Aut aut

Assumiamo per ipotesi che il referendum sia solo una consultazione sulla Costituzione. Evitiamo quindi di considerare scenari di (probabile) crisi di governo e di incompetenza al potere, ma analizziamo la questione “all else equal”.

Il compito che si propone agli Italiani nel giorno (ancora ignoto) in cui verrà indetto il referendum non è certo dei più semplici, perché da un lato si ha finalmente la possibilità di archiviare quel monstrum che è il bicameralismo perfetto, ma dall’altro si approverebbe nella sua interezza una riforma sulla cui bontà ci sono dei dubbi in tre aspetti principali.

In primo luogo, non convince la nuova composizione del Senato, che in un Paese campanilista come il nostro finirebbe per istituzionalizzare sperequazioni territoriali. Come è noto, la proposta prevede che esso sia formato da un numero di Consiglieri regionali i quali, rispetto alla popolazione, sotto-rappresentano alcune Regioni (Lombardia, Lazio, Emilia, Sicilia) e ne sovra-rappresentano altre (Trentino, Alto Adige e Valle d’Aosta su tutti).

Per quanto riguarda le competenze, sarebbe  un bene se il nuovo Senato fosse soltanto una camera delle rappresentanze locali che si occupa di questioni coerenti con esse. Invece conserverà ancora dei poteri non indifferenti, rimanendogli in capo le competenze in materia di legge finanziaria, ratifica dei trattati internazionali, elezione del Presidente della Repubblica e rettifiche costituzionali.

Proprio su quest’ultimo punto si potrebbe costruire una critica nei confronti di chi sostiene che la riforma è imperfetta ma va approvata comunque perché sarebbe migliorabile in futuro. Infatti, il principale vulnus del ddl Boschi è che permette a una classe di amministratori dimostratasi fallimentare, quella dei Consiglieri regionali (tra cui non si contano gli inquisiti e i condannati), di partecipare al processo legislativo nazionale. Ora, se il Senato avrà competenza sulle future rettifiche costituzionali e se si vorrà correggere questa distorsione, come si può pensare che i Consiglieri regionali votino in futuro una proposta che cambi la composizione o i poteri della camera in cui loro stessi saranno seduti?

In sostanza, la riforma rischia di fossilizzare i privilegi politici degli amministratori, pur togliendo spazi di manovra agli enti regionali.

Quest’ultimo elemento problematico  chiama in causa la parte della riforma sul titolo V, che spartisce le competenze tra Stato e Regioni.
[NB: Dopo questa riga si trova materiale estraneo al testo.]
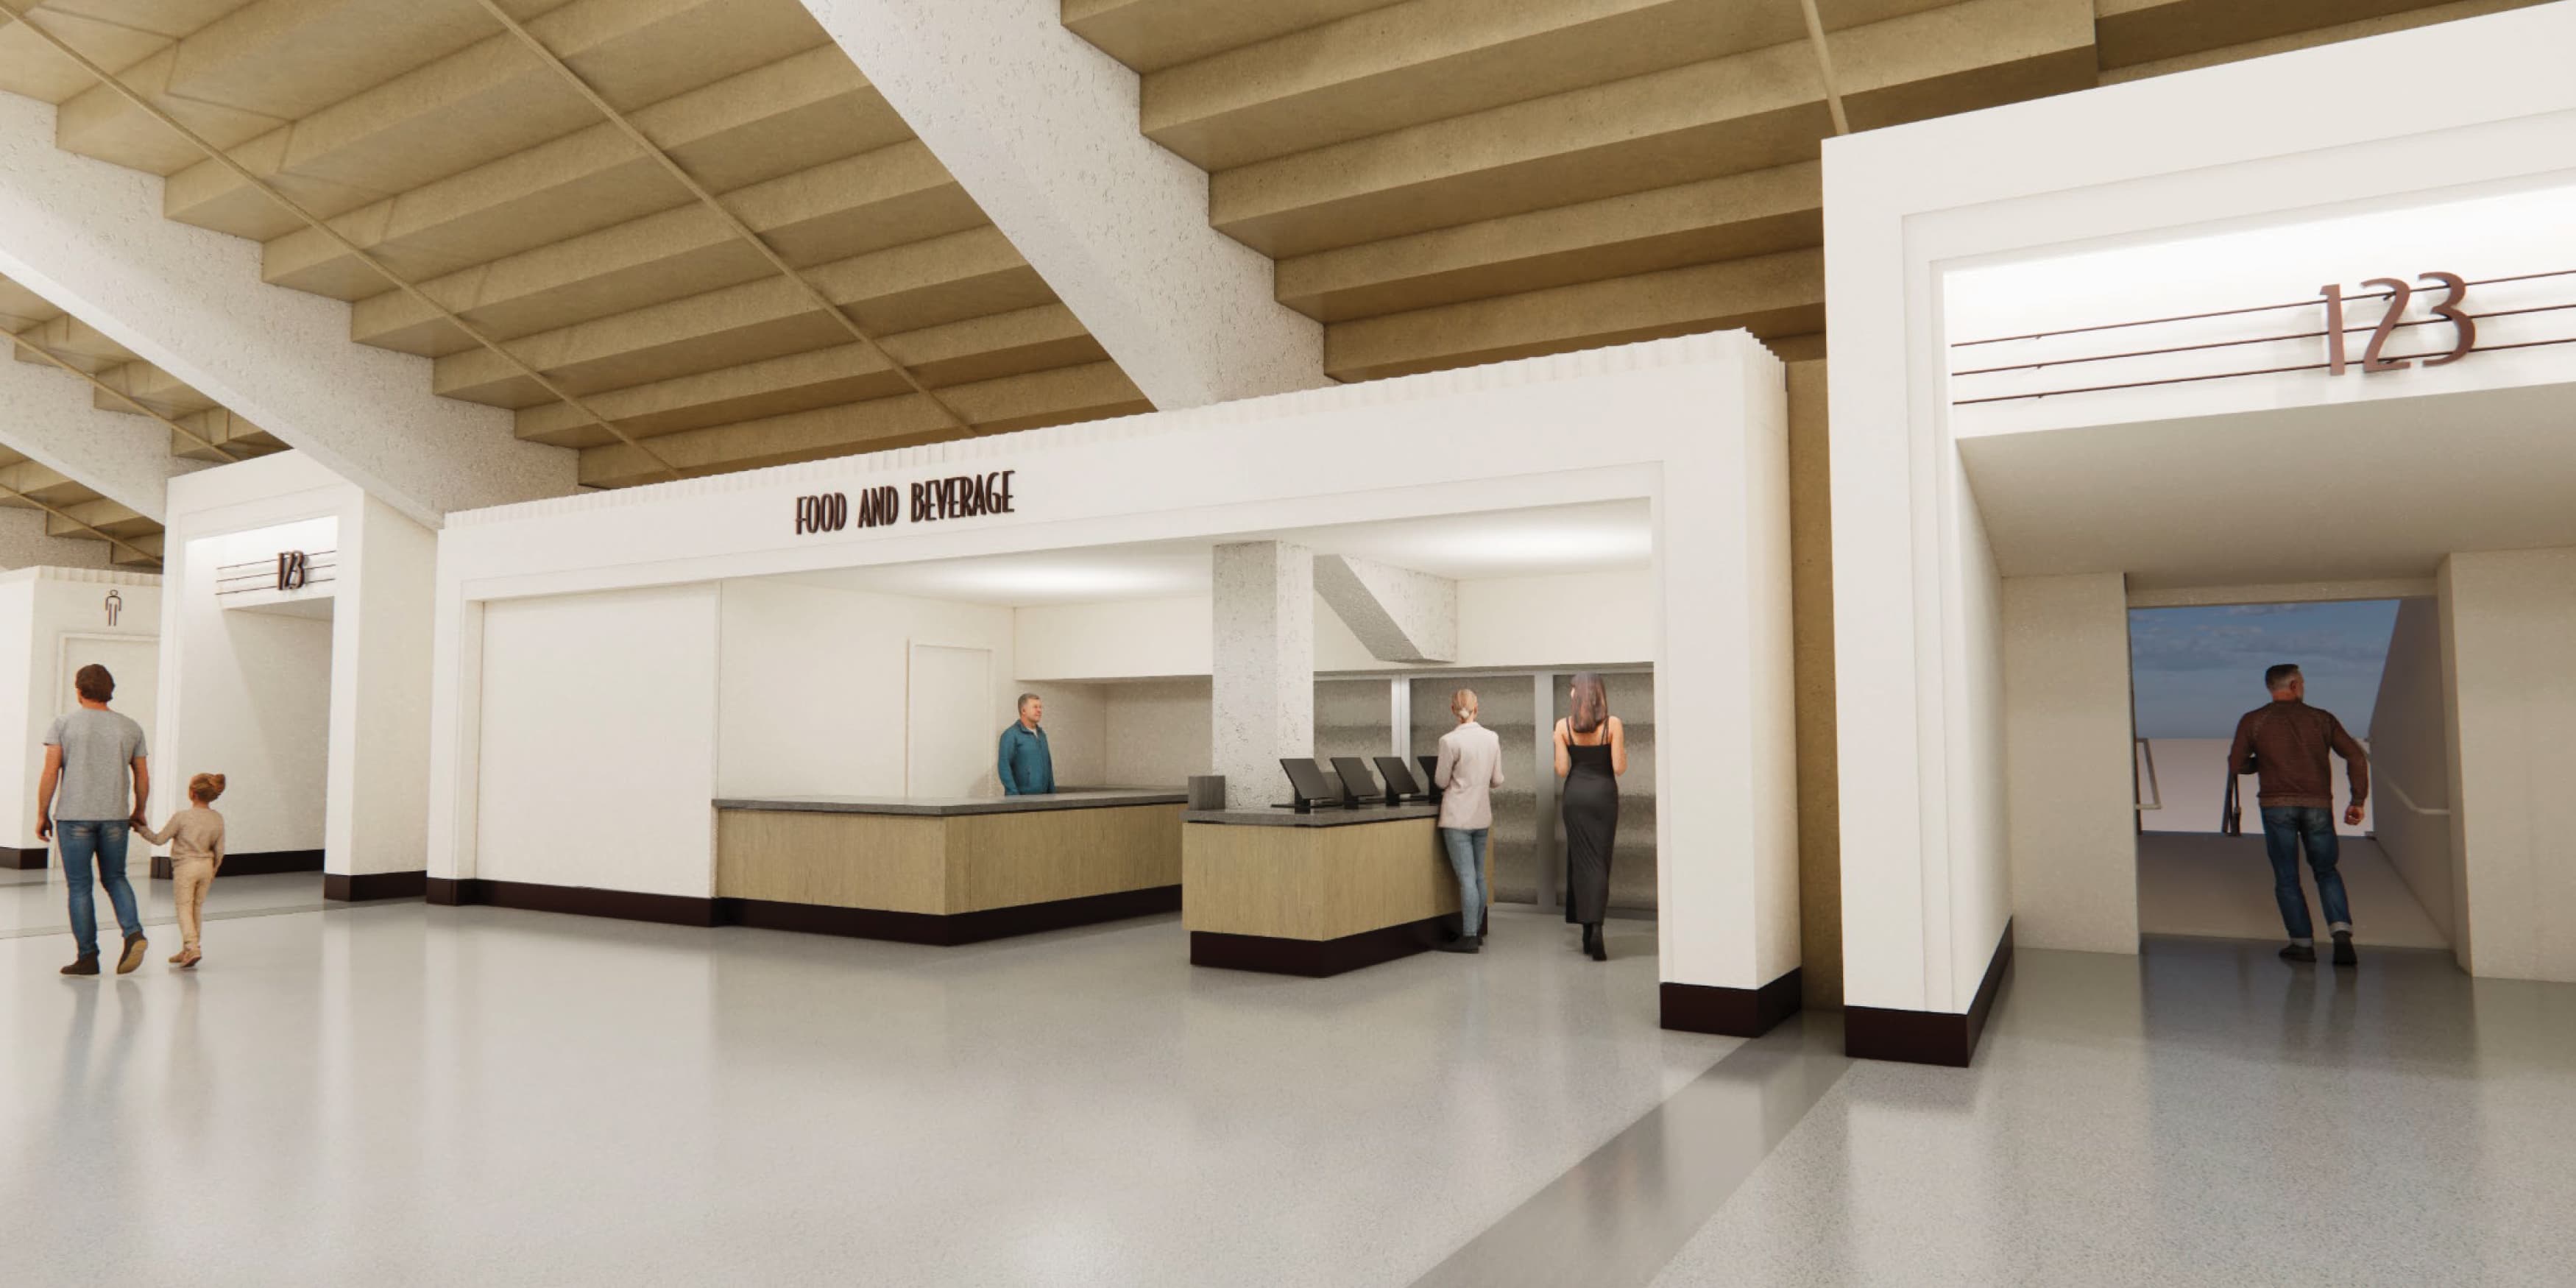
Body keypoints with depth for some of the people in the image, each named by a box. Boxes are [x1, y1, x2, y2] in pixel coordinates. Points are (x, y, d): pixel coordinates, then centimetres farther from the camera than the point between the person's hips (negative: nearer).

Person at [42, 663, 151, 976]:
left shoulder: (64, 722, -2)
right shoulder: (131, 728, 6)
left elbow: (50, 773, -6)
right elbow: (143, 778, 9)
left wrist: (42, 814, 2)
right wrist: (137, 813, 23)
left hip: (75, 816, -2)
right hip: (115, 817, 2)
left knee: (80, 886, 4)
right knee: (115, 878, 16)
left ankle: (88, 956, 6)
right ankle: (133, 933, -5)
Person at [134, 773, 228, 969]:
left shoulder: (181, 817, -14)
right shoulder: (218, 819, 0)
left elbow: (159, 839, -5)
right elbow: (219, 851, 7)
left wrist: (141, 828, 11)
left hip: (185, 866, -5)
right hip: (206, 866, 5)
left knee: (184, 908, 0)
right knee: (197, 908, 13)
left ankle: (192, 947, -15)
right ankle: (187, 950, 20)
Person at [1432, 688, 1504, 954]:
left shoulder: (1450, 741, -14)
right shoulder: (1492, 738, 1)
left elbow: (1441, 781, -6)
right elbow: (1497, 781, 7)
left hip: (1458, 817, -6)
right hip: (1482, 816, 6)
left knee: (1466, 877, -6)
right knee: (1479, 876, 14)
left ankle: (1469, 937, -5)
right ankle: (1477, 931, 22)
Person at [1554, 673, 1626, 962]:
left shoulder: (1563, 726, -4)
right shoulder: (1613, 724, -7)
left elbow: (1562, 770, -4)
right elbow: (1619, 768, -8)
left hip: (1575, 795, 1)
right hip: (1604, 794, -1)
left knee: (1581, 860, 8)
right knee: (1600, 861, 3)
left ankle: (1587, 931, 10)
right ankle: (1596, 926, -14)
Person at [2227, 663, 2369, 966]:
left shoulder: (2253, 721, 4)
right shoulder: (2321, 719, 9)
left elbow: (2236, 765, 1)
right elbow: (2357, 757, 3)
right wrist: (2358, 801, 6)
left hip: (2277, 805, -2)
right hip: (2318, 805, 2)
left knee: (2287, 878, 7)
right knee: (2327, 872, 17)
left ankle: (2303, 943, 6)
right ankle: (2342, 933, 0)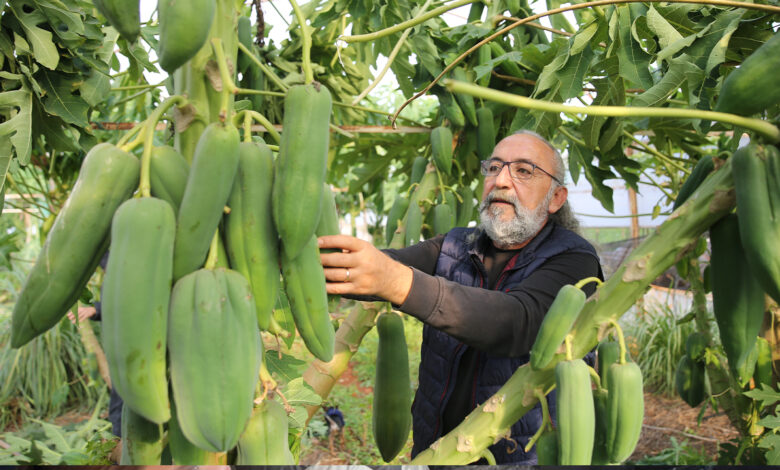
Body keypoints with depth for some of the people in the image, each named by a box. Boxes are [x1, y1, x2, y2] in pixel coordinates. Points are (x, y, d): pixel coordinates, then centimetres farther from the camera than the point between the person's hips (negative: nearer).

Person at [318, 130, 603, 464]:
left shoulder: (574, 261, -12)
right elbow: (391, 264, -11)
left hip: (526, 456, -4)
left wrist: (399, 283, -43)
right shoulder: (456, 247, 4)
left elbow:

Se da un lato l’eliminazione delle competenze concorrenti e la clausola di supremazia statale per progetti d’interesse nazionale sono proposte efficienti, dall’altro si toglie potere ai territori delle Regioni a statuto ordinario senza toccare alcuni statuti speciali che permettono a enti locali come l’Alto Adige e il Trentino di versare all’erario nazionale solo il 10% delle imposte raccolte, e ciononostante di essere rispettivamente al primo e al secondo posto per trasferimenti pro-capite da Roma (Ragioneria Generale dello Stato, gennaio 2016)

In conclusione, una riforma va fatta, ma questa, accanto a sacrosanti ammodernamenti del sistema italiano, presenta degli aspetti che paiono decisamente migliorabili. Siamo sicuri che questi miglioramenti si potranno vedere dopo la vittoria del sì?